Masa Demokrasi Terpimpin (1959-1967)
Akibat keluarnya dekrit presiden 5 juli 1959, Indonesia menjalankan demokrasi terpimpin. Sistem ini diharapkan akan membawa kemakmuran dalam segala bidang. Namun, pada kenyataannya kebijakan-kebijakan pemerintah pada masa ini gagal karena :
a) Devaluasi tanggal 25 Agustus 1959 menurunkan nilai uang kertas pecahan Rp 500 menjadi Rp 50, uang kertas pecahan Rp 1000 menjadi Rp 100, dan semua simpanan di bank yang melebihi 25.000 dibekukan.
b) Pembentukan Deklarasi Ekonomi (Dekon) untuk mencapai tahap ekonomi sosialis Indonesia dengan cara terpimpin, yang dalam pelaksanaannya justru mengakibatkan stagnasi bagi perekonomian Indonesia. Bahkan pada 1961-1962 harga barang-baranga naik 400%.
c) Devaluasi tanggal 13 Desember 1965 menjadikan uang senilai Rp 1000 menjadi Rp 1. Sehingga uang rupiah baru mestinya dihargai 1000 kali lipat uang rupiah lama, tapi di masyarakat uang rupiah baru hanya dihargai 10 kali lipat lebih tinggi. Maka tindakan pemerintah untuk menekan angka inflasi ini malah meningkatkan angka inflasi.
d) Tidak ada penghematan dalam pengeluaran. Banyak proyek-proyek mencusuar yang dilakukan pemerintah.
3. Orde Baru (1966-1997)
Pada awal orde baru, stabilisasi ekonomi dan stabilisasi politik menjadi prioritas utama. Program pemerintah berorientasi pada usaha pengendalian inflasi, penyelamatan keuangan negara dan pengamanan kebutuhan pokok rakyat.
Kebijakan ekonomi mengarah pada teori-teori keynesian yang tercermin dalam 8 jalur pemerataan : kebutuhan pokok, pendidikan dan kesehatan, pembagian pendapatan, kesempatan kerja, kesempatan berusaha, partisipasi wanita dan generasi muda, penyebaran pembangunan, dan peradilan. Semua itu dilakukan dengan pelaksanaan pola umum pembangunan jangka panjang (25-30 tahun) secara periodik lima tahunan yang disebut Pelita (Pembangunan lima tahun).
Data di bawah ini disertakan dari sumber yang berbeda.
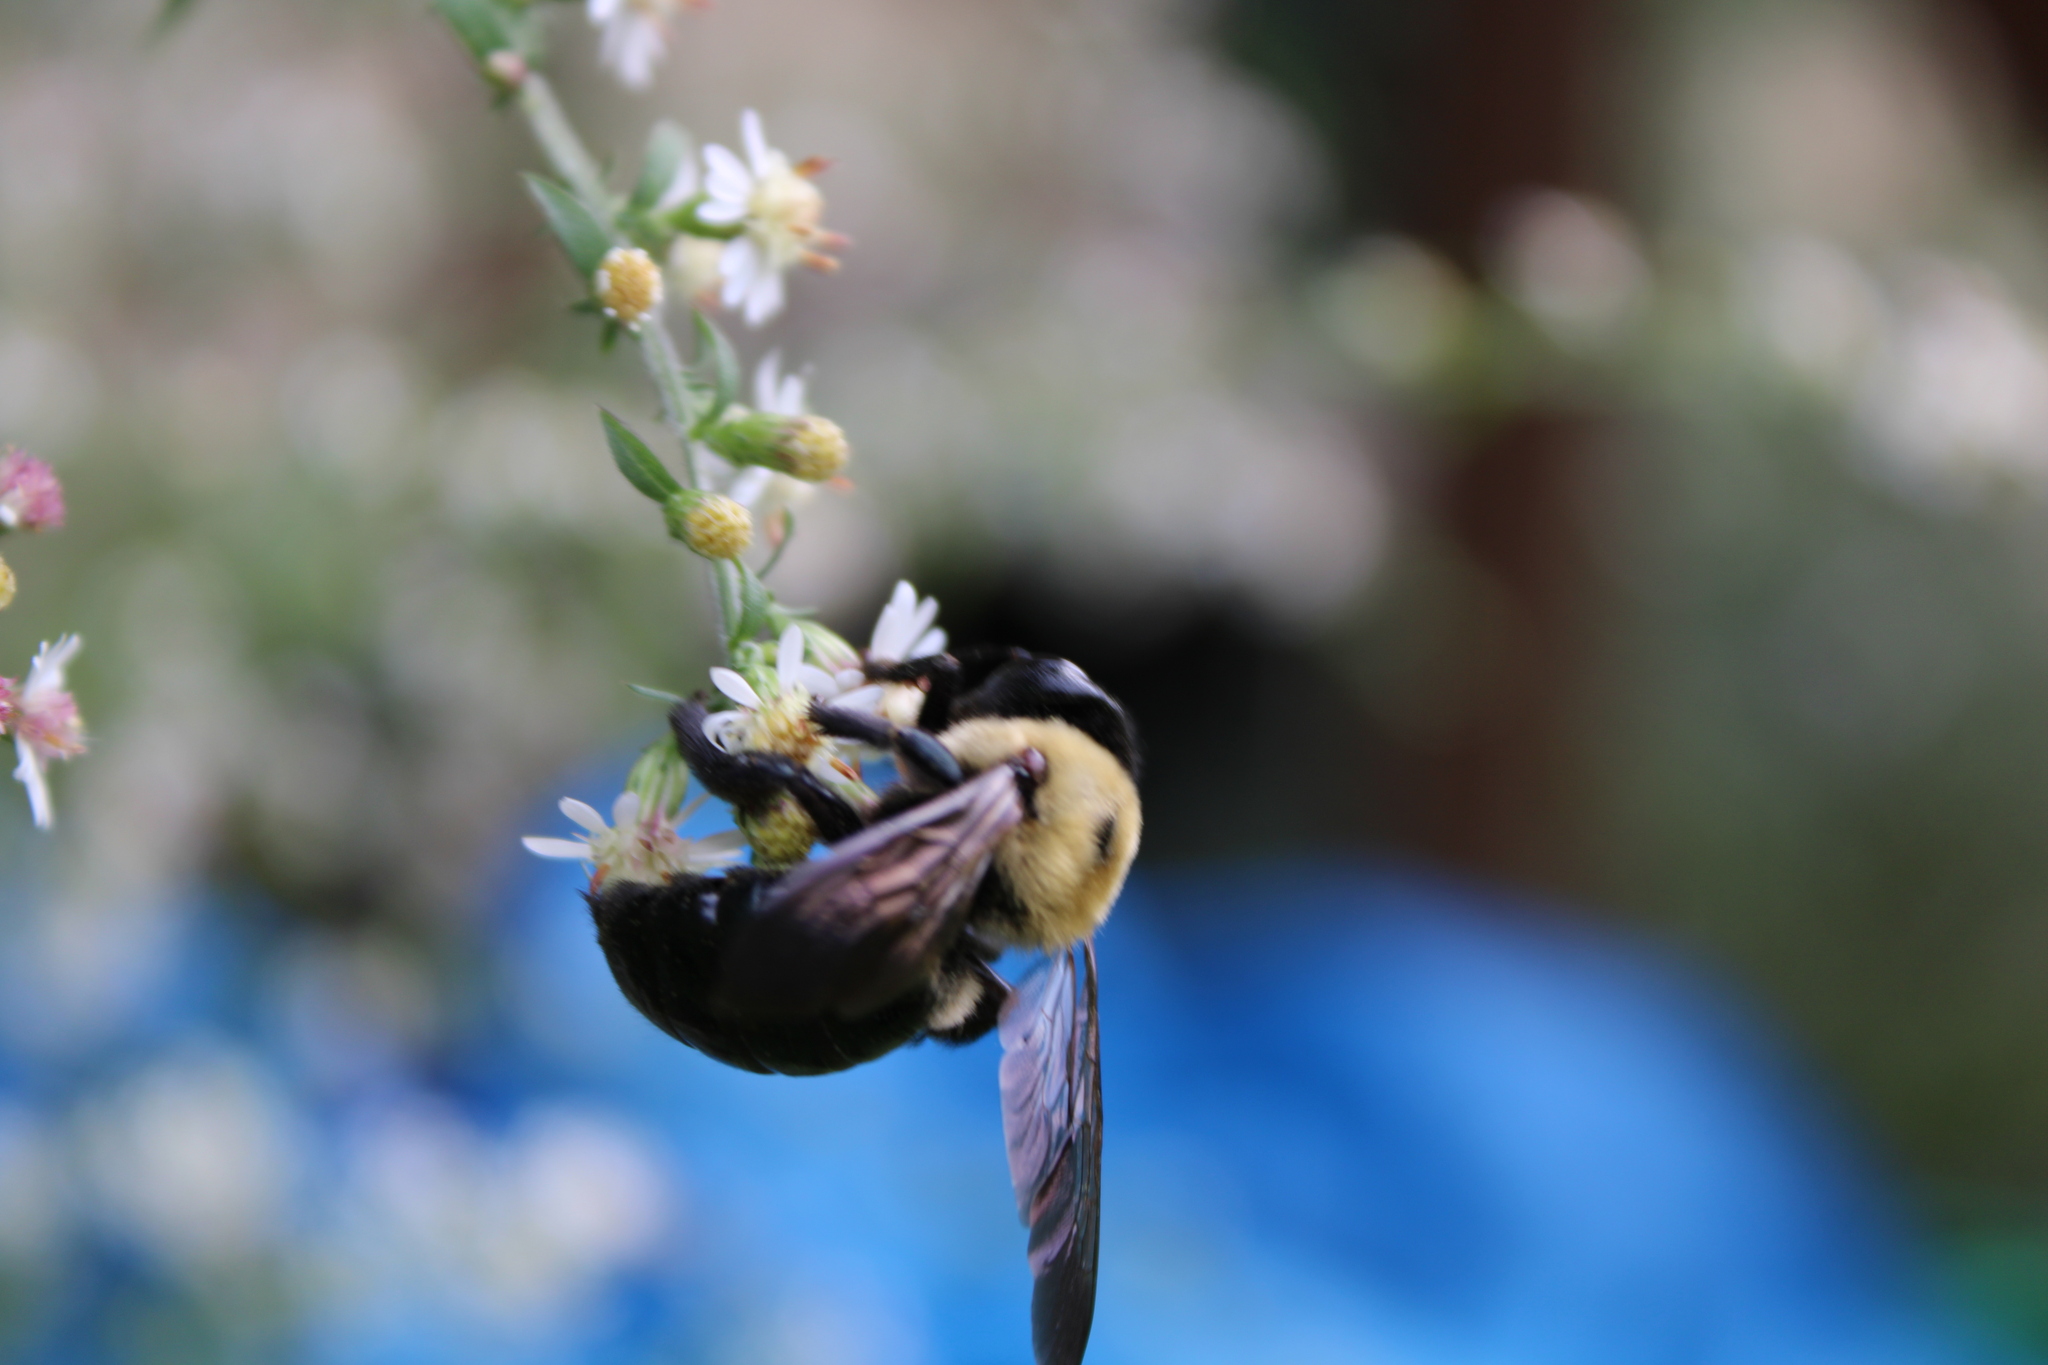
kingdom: Animalia
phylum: Arthropoda
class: Insecta
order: Hymenoptera
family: Apidae
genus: Xylocopa
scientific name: Xylocopa virginica
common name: Carpenter bee
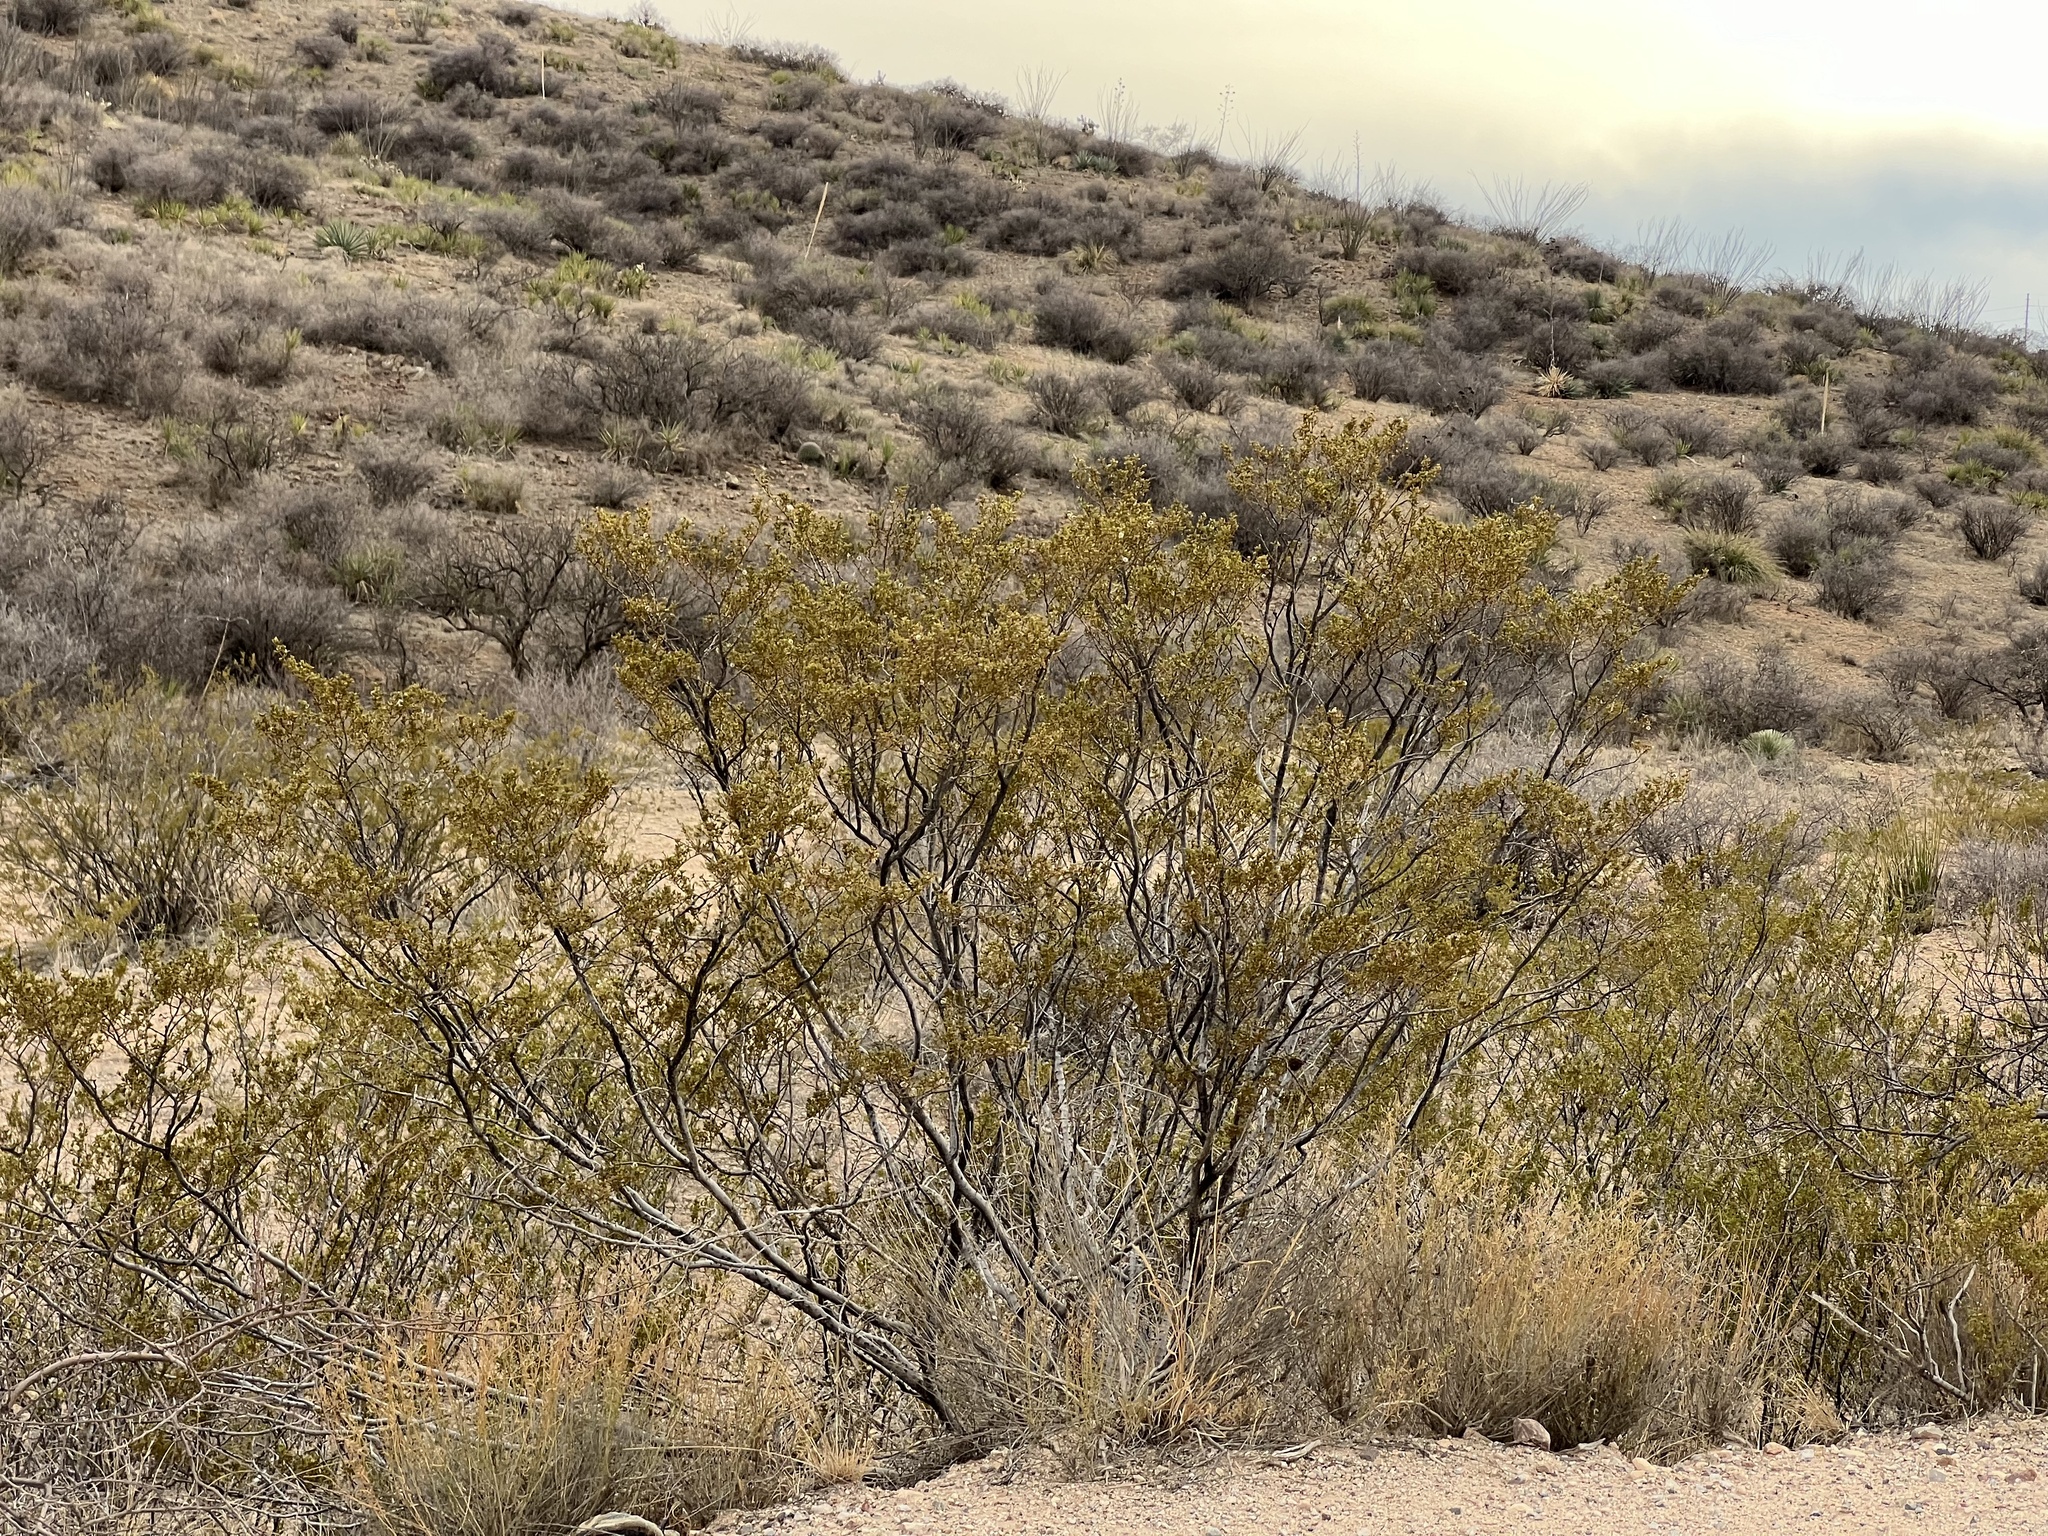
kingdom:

Dampak positifnya, pada tahun 1984, terjadi swasembada beras, penurunan angka kemiskinan, perbaikan indikator kesejahteraan rakyat seperti angka partisipasi pendidikan dan penurunan angka kematian bayi, dan industrialisasi meningkat pesat. Namun, dampak negatifnya terjadi kerusakan serta pencemaran lingkungan hidup dan sumber-sumber daya alam, perbedaan ekonomi antar daerah, antar golongan pekerjaan dan antar kelompok dalam masyarakat terasa semakin tajam, serta penumpukan utang luar negeri. Pembangunan menimbulkan korupsi, kolusi, dan nepotisme.
Pembangunan hanya mengutamakan pertumbuhan ekonomi saja tanpa diimbangi kehidupan politik, sosial, dan ekonomi. Pembangunan nasional sangat lemah dan terjadi krisis yang menimbulkan kekacauan disegala bidang kehidupan terutama ekonomi.
4. Masa Reformasi (1998-sekarang)
Pada masa kepemimpinan BJ. Habibie belum melakukan manuver-manuver yang cukup tajam dalam bidang ekonomi, karena kebijakannya diutamakan untuk mengendalikan stabilitas politik.
Pada masa kepemimpinan Abdurrahman Wahid pun belum bisa menyelamatkan negara dari keterpurukan dalam bidang ekonomi. Padahal, ada berbagai persoalan ekonomi yang diwariskan orde baru harus dihadapi. Akhirnya, presiden terlibat skandal Bruneigate yang menjatuhkan kredibilitasnya di mata masyarakat dan kedudukannya digantikan oleh presiden Megawati.
Pada masa kepemimpinan Megawati Soekarnoputri sudah ada realisasi berdirinya KPK tapi belum ada pelaksanaan realisasi tersebut.
Pada masa kepemimpinan Susilo Bambang Yudhoyono, kebijakannya yang pertama adalah mengurangi subsidi BBM, kebijakannya yang kedua yaitu pembagian BLT untuk masyarakat miskin. Namun kenyataannya banyak masyarakat miskin yang tidak mendapatkannya karena pembagian yang tidak merata. Kebijakan selanjutnya untuk meningkatkan pendapatan perkapita adalah mengandalkan pembangunan infrastruktur massal untuk mendorong pertumbuhan ekonomi. Dan pada pertengahan bulan Oktober 2006, Indonesia melunasi sisa utang pada IMFsebesar 3,2 miliar dolar AS.